[Task input]
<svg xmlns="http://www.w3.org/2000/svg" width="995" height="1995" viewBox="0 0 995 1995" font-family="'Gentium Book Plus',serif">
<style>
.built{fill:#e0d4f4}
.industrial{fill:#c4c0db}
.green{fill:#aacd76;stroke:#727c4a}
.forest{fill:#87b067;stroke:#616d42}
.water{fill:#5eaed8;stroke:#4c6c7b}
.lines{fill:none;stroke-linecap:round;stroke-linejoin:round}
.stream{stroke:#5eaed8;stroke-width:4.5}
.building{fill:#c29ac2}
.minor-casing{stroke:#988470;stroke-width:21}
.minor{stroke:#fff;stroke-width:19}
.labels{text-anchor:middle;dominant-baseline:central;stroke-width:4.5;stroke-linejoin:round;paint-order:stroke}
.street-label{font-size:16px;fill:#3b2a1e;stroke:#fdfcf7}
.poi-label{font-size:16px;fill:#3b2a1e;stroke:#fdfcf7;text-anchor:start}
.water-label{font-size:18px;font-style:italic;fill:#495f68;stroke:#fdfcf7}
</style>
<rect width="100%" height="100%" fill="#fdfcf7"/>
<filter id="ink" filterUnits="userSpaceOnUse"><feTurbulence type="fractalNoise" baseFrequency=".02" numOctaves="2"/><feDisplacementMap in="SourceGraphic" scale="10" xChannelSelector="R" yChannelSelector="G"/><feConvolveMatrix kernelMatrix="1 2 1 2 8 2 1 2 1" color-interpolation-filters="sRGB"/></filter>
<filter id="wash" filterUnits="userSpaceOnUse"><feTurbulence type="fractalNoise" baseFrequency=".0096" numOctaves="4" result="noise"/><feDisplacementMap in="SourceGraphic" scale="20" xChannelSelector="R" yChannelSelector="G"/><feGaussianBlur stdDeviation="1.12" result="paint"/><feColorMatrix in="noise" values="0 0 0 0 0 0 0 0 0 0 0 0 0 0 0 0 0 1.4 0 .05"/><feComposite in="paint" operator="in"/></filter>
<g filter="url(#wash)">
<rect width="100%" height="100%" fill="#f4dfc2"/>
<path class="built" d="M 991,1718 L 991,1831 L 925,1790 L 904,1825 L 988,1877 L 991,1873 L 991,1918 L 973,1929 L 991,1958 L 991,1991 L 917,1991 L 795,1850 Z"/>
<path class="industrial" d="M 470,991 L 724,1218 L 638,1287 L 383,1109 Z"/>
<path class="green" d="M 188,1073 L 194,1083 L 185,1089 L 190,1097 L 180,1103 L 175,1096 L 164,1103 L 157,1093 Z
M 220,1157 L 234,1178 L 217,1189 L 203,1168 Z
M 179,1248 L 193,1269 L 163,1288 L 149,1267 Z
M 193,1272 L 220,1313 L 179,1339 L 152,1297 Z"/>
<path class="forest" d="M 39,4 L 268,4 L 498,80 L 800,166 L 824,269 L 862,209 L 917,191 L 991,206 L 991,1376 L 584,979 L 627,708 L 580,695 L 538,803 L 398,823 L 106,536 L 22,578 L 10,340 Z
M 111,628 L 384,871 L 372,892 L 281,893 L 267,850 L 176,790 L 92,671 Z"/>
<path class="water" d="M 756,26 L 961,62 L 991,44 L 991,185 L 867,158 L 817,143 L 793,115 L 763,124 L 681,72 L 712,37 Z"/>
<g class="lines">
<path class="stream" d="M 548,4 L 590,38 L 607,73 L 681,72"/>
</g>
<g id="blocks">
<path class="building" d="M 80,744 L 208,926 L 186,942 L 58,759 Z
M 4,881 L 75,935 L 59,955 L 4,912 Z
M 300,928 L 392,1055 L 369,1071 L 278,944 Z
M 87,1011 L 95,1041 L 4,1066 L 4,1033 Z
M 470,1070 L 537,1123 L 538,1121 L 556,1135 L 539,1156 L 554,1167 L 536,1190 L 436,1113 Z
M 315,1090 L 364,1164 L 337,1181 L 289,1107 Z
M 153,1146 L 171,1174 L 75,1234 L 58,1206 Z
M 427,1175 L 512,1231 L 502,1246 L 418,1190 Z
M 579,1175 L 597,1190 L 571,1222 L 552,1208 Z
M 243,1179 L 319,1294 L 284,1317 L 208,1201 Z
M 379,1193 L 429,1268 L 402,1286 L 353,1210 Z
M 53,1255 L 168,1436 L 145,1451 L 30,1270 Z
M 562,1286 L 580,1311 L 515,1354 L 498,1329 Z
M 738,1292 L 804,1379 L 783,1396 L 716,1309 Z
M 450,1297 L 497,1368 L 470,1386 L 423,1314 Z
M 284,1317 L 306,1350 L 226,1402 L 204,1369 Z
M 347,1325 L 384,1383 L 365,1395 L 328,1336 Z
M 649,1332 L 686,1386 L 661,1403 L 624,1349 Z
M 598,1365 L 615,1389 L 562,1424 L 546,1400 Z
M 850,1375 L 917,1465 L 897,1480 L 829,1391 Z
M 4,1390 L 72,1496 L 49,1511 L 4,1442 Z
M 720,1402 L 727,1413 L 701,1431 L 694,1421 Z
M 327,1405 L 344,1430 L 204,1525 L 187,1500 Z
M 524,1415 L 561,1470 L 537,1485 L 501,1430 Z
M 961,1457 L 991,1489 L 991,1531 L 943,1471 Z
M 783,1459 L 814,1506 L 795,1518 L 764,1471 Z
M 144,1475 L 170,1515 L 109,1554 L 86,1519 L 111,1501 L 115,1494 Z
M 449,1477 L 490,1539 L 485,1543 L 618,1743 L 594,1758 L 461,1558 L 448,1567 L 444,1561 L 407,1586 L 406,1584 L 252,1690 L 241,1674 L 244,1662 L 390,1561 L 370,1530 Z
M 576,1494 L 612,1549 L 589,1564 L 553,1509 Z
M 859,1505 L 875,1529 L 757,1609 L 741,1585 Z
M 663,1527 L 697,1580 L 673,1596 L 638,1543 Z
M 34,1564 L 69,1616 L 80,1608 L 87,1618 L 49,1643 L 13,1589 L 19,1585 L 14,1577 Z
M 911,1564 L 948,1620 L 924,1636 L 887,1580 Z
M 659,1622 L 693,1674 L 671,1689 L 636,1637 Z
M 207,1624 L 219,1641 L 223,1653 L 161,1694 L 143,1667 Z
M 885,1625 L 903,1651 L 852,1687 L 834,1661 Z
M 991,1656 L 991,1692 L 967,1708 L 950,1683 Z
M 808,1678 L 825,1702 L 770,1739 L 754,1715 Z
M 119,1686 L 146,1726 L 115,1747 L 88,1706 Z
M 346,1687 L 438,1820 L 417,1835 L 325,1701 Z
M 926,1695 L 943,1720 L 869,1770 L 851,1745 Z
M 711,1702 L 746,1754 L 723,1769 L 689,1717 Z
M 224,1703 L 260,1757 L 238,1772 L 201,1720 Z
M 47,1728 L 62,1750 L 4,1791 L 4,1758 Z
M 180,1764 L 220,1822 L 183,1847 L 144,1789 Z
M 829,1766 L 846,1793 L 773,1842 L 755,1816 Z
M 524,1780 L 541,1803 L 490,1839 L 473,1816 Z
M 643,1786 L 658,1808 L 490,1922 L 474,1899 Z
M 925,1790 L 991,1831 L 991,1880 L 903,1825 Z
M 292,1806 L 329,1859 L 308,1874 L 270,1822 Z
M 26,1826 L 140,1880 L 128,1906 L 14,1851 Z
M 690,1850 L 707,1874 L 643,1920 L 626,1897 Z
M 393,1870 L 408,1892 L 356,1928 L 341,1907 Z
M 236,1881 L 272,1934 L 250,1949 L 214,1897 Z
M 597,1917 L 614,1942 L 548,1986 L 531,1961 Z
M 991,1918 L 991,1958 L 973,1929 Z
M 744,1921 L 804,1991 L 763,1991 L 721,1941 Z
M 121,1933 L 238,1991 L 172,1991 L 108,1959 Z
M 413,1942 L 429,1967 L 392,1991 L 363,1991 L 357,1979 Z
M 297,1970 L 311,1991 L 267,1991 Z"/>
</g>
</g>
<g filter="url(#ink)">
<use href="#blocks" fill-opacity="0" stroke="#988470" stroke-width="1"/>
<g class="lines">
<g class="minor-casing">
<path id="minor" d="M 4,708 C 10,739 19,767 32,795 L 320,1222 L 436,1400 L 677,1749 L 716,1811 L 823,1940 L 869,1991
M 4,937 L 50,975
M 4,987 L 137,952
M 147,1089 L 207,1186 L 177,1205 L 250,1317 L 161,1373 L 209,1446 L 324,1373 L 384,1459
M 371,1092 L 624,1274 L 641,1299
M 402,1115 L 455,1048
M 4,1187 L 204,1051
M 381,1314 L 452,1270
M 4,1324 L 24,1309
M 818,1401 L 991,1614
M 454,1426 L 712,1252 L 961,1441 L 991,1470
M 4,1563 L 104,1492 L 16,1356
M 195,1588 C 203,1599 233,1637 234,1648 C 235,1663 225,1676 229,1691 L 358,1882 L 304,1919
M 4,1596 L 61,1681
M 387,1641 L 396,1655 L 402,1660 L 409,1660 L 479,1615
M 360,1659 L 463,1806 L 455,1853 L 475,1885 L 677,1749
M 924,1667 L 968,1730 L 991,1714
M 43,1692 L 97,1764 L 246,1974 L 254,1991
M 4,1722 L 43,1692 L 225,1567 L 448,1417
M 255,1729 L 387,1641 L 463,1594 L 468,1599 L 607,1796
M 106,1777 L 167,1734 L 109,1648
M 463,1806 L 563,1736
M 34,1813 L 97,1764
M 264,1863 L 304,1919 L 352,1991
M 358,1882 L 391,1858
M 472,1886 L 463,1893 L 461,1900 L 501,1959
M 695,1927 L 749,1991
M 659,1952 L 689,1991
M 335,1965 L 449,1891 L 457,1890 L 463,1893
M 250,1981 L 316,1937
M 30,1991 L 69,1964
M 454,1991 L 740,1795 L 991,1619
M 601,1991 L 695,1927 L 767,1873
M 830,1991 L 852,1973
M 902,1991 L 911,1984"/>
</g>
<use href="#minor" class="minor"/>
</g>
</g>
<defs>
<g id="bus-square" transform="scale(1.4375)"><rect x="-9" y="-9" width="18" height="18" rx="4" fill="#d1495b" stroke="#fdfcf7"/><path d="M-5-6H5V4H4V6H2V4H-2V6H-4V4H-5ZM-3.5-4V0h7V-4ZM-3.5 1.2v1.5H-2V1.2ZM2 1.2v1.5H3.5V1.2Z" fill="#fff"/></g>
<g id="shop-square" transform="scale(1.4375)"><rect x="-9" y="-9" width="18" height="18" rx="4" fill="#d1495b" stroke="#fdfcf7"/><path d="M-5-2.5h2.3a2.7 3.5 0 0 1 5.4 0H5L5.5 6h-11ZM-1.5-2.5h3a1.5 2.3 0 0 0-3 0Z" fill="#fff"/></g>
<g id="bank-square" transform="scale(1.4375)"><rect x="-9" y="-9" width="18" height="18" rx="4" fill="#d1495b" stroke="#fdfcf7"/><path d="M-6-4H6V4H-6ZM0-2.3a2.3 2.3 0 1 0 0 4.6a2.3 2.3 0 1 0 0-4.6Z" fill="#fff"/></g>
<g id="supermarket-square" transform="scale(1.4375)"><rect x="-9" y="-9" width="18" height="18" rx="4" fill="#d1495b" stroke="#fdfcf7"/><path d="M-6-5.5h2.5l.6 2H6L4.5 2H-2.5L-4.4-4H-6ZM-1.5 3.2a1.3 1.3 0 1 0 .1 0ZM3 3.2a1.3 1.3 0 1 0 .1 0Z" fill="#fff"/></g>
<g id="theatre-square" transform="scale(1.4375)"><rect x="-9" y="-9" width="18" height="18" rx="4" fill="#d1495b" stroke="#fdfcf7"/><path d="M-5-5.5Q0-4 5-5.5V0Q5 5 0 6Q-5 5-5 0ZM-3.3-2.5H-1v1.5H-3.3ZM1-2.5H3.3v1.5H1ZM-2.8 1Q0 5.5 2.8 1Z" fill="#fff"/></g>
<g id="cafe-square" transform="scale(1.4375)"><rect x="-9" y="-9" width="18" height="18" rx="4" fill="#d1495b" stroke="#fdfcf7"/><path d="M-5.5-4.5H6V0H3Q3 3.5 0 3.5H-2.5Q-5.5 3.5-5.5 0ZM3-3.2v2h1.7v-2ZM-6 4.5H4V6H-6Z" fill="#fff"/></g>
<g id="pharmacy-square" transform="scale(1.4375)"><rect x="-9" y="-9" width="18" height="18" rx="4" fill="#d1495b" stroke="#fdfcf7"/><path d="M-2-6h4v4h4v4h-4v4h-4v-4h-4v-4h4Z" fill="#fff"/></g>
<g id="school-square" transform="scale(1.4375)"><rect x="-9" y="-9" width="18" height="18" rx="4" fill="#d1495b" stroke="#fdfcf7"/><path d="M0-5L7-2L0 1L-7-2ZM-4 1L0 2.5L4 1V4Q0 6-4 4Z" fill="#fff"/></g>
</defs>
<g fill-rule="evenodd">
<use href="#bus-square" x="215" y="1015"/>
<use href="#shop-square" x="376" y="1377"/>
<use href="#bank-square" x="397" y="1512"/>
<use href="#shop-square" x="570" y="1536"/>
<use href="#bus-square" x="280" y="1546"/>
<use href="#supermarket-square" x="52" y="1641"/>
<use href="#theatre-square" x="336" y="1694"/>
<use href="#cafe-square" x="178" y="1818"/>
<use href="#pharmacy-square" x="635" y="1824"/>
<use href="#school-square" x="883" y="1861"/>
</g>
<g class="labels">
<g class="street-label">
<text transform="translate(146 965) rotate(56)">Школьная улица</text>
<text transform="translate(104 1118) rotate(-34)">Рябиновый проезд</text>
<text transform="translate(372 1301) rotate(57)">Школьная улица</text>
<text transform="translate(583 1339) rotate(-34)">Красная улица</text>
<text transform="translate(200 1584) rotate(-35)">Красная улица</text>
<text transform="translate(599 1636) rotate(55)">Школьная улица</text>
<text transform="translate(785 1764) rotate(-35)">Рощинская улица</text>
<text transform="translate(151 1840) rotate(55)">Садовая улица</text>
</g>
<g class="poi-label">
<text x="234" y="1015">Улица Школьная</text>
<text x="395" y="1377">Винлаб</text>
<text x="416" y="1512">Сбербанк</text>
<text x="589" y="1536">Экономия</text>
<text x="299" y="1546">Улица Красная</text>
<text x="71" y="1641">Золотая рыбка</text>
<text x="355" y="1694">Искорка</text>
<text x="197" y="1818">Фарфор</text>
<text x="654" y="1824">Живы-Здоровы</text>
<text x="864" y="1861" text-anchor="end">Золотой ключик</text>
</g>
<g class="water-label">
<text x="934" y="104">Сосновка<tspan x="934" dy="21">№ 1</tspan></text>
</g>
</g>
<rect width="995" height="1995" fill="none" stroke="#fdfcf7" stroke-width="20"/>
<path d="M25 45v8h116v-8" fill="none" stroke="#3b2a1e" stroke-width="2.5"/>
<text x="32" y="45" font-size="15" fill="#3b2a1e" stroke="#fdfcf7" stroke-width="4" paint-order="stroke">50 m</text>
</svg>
[/Task input]
> Work to complete
From the records above, return each line that has the string "wash".

> Answer area
<filter id="wash" filterUnits="userSpaceOnUse"><feTurbulence type="fractalNoise" baseFrequency=".0096" numOctaves="4" result="noise"/><feDisplacementMap in="SourceGraphic" scale="20" xChannelSelector="R" yChannelSelector="G"/><feGaussianBlur stdDeviation="1.12" result="paint"/><feColorMatrix in="noise" values="0 0 0 0 0 0 0 0 0 0 0 0 0 0 0 0 0 1.4 0 .05"/><feComposite in="paint" operator="in"/></filter>
<g filter="url(#wash)">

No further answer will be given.